Before making her American television debut with Nikita, Maggie was cast in Operation: Endgame, The King of Fighters, New York, I Love You, as well as the lead role in EA Games’ Need for Speed: Undercover which is one of the most successful franchises in video game history. She also was offered a role on Hawaii Five-0, but turned it down.

“The problem was not that I didn’t want to be in Hawai’i or be on that show,” she says. “The team of people who did the pilot are good friends of mine. But the female character was not interesting for me, personally. It was not something I thought was going to challenge me. It was a big network, CBS, and the whole thing. But for me, it’s not really about that. I took something on a much smaller network and with a much smaller reach, but the character Nikita meant something to me. It struck me and it was something I wanted to grow with.
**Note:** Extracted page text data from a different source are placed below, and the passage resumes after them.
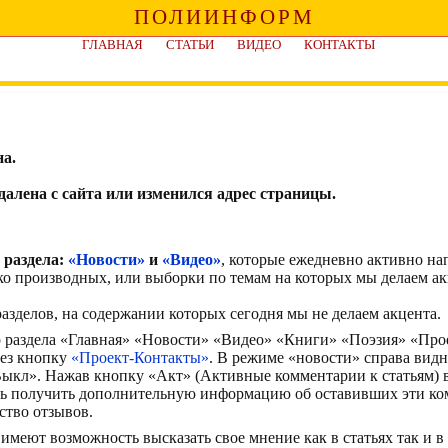
ПОЛИИНФОРМ
ГЛАВНАЯ
СТАТЬИ
ВИДЕО
КОНТАКТЫ
а.
алена с сайта или изменился адрес страницы.
 раздела:
«Новости»
и
«Видео»
, которые ежедневно активно н
ко производных, или выборки по темам на которых мы делаем ак
азделов, на содержании которых сегодня мы не делаем акцента.
р раздела «Главная» «Новости» «Видео» «Книги» «Поэзия» «Про
рез кнопку
«Проект-Контакты»
. В режиме «новости» справа вид
кл». Нажав кнопку «Акт» (Активные комментарии к статьям) в
ть получить дополнительную информацию об оставивших эти ко
ство отзывов.
имеют возможность высказать свое мнение как в статьях так и в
“I was a big fan of the 1990 film, and it was the same character they were re-imagining for television. What (director) Luc Besson did in the 1990s to me and to a lot of people was very brave and different because we hadn’t seen yet on television that sort of damaged heroine. She is a strong female character but her strengths come out of survival and how she keeps fighting. To me, that’s something I think we all do in some capacity.

“But for Nikita she has this incredible life that was so damaging to her during her formative years-and how does she redeem herself? And, how do you come to terms with that when you weren’t given a choice and you’ve turned into this monster? How do you come back from that? That journey to me was not just an interesting one, but it seems like it could be a long one, which is good.”

Nature Girl

In real life, Maggie is a self-described “hippie” with a great love for the natural world. She’s a vegetarian, does yoga, meditates, hikes and enjoys spending time with animals. When she’s not filming, she says she’s immersed in two things: nature and literature. She also works with eight different animal rescue organizations, ranging from ocean protection agencies to dog and cat rescues.

“My ultimate dream is to be able to emulate some of the really great organizations I work with in the West and be able to incorporate the principles … over in Asia,” she says. “Animal welfare in Asia is not on the priority list. There are smaller grassroots organizations in Asia that are doing amazing things. But they are not supported the way organizations are here. I have dreams and plans to do that-and it will happen.”

Yet her heart doesn’t stop merely at animal; Maggie plans to spend the upcoming holidays in Peru planting biodynamic gardens in the Andean mountains. Then she’ll take a hike up Mount Pichu Pichu to participate in a yoga retreat.

“I got to bring it back to the core of who I am,” she says. “I want to be in very simple accommodations. I want to be in nature and I want to work on myself,” she concludes, the consummate-and admirable-work in progress.